Saved data entries
......

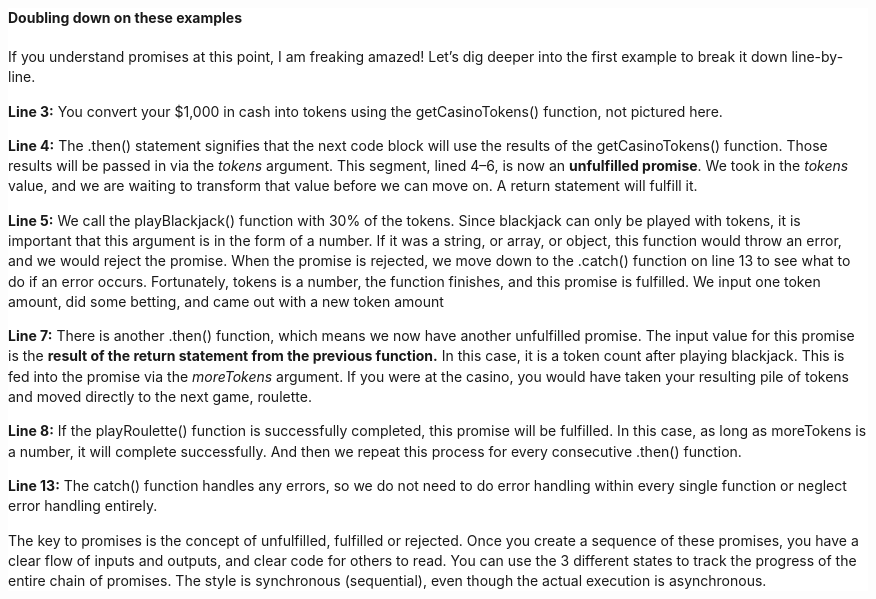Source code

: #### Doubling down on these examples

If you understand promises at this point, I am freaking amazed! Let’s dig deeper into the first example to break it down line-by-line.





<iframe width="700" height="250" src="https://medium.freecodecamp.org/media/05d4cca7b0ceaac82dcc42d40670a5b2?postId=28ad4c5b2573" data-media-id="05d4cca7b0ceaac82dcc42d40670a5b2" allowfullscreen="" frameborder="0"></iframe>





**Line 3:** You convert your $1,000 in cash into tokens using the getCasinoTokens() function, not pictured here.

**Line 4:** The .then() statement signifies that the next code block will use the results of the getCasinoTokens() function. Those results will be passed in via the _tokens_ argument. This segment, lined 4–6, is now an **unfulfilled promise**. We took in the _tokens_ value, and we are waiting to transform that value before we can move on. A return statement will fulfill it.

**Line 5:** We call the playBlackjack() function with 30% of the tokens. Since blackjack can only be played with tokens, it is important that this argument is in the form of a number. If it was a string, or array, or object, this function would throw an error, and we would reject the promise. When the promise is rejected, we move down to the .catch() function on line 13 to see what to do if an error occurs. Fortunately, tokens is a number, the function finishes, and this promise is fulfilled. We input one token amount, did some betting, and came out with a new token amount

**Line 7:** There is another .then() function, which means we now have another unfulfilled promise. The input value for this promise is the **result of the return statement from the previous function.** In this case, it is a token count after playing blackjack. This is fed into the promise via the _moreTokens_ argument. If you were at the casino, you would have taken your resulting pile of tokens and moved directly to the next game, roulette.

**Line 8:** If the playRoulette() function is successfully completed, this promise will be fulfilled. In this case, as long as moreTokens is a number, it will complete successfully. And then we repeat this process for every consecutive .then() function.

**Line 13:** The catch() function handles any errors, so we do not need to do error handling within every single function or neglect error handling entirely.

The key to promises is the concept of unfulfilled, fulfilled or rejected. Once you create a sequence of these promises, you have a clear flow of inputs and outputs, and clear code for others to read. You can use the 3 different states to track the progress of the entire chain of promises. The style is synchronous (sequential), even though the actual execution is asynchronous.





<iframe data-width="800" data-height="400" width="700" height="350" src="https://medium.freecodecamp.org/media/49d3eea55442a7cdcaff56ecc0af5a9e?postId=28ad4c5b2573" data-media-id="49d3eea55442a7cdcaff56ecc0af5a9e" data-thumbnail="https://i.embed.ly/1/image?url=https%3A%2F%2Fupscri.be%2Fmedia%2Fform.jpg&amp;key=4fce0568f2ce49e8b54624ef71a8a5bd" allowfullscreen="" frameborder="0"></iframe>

......

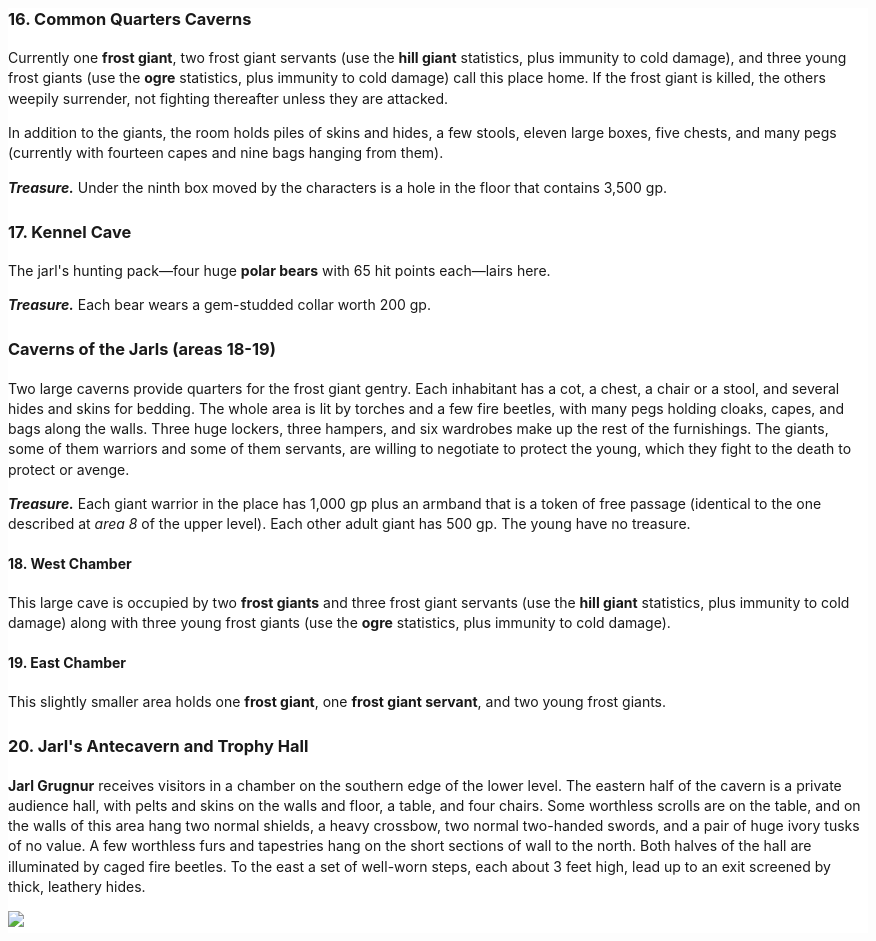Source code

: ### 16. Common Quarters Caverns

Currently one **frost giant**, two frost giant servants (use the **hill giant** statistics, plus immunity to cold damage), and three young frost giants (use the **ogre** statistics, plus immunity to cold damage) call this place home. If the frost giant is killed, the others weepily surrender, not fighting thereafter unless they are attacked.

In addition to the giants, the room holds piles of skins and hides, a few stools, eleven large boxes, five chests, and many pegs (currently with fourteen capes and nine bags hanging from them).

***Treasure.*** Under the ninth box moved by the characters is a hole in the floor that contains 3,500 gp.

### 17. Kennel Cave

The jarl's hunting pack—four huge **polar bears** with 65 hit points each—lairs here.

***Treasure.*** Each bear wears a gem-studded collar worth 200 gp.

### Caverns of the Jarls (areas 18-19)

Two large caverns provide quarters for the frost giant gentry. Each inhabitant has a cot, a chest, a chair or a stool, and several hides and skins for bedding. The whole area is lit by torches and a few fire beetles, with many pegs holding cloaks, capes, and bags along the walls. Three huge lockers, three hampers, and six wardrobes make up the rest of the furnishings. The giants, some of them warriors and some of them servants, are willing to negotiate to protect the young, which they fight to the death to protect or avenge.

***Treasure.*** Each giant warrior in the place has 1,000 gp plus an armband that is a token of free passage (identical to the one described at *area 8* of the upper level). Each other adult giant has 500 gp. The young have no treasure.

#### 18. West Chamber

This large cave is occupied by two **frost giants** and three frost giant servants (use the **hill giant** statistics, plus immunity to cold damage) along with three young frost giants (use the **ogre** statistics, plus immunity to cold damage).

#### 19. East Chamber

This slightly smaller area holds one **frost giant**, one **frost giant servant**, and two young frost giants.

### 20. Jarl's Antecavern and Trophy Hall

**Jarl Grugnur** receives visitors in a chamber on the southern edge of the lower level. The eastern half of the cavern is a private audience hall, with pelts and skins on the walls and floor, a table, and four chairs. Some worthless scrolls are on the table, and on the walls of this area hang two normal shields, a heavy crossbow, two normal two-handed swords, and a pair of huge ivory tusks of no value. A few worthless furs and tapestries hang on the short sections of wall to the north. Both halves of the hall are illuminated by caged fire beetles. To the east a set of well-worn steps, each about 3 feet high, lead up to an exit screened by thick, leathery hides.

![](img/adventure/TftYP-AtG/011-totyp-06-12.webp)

......

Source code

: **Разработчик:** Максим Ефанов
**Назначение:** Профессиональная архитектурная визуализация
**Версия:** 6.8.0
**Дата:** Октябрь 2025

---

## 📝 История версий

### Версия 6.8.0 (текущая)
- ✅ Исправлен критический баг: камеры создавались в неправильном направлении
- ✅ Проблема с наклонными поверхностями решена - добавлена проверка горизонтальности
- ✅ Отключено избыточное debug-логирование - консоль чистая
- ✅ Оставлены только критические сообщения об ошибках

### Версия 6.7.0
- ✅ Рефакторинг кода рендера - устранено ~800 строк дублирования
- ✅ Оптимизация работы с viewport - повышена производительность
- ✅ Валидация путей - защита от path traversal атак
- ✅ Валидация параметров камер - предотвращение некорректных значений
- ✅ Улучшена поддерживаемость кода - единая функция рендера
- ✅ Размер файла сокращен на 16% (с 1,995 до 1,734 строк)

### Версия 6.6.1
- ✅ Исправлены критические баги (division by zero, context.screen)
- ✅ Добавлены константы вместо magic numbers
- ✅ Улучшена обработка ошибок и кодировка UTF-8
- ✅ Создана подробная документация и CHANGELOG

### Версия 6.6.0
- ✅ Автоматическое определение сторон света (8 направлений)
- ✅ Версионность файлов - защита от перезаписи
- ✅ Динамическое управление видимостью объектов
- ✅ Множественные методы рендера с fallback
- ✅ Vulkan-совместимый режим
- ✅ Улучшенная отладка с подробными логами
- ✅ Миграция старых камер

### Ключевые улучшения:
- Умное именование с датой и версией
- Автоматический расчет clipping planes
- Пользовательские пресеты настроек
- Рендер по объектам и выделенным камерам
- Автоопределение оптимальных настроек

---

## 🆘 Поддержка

......

Task prompt –
What you return should be exactly the lines above, starting at the one with "### 17. Kennel Cave" and ending at the one with "### 20. Jarl's Antecavern and Trophy Hall", and nothing else.

Solution below –
### 17. Kennel Cave

The jarl's hunting pack—four huge **polar bears** with 65 hit points each—lairs here.

***Treasure.*** Each bear wears a gem-studded collar worth 200 gp.

### Caverns of the Jarls (areas 18-19)

Two large caverns provide quarters for the frost giant gentry. Each inhabitant has a cot, a chest, a chair or a stool, and several hides and skins for bedding. The whole area is lit by torches and a few fire beetles, with many pegs holding cloaks, capes, and bags along the walls. Three huge lockers, three hampers, and six wardrobes make up the rest of the furnishings. The giants, some of them warriors and some of them servants, are willing to negotiate to protect the young, which they fight to the death to protect or avenge.

***Treasure.*** Each giant warrior in the place has 1,000 gp plus an armband that is a token of free passage (identical to the one described at *area 8* of the upper level). Each other adult giant has 500 gp. The young have no treasure.

#### 18. West Chamber

This large cave is occupied by two **frost giants** and three frost giant servants (use the **hill giant** statistics, plus immunity to cold damage) along with three young frost giants (use the **ogre** statistics, plus immunity to cold damage).

#### 19. East Chamber

This slightly smaller area holds one **frost giant**, one **frost giant servant**, and two young frost giants.

### 20. Jarl's Antecavern and Trophy Hall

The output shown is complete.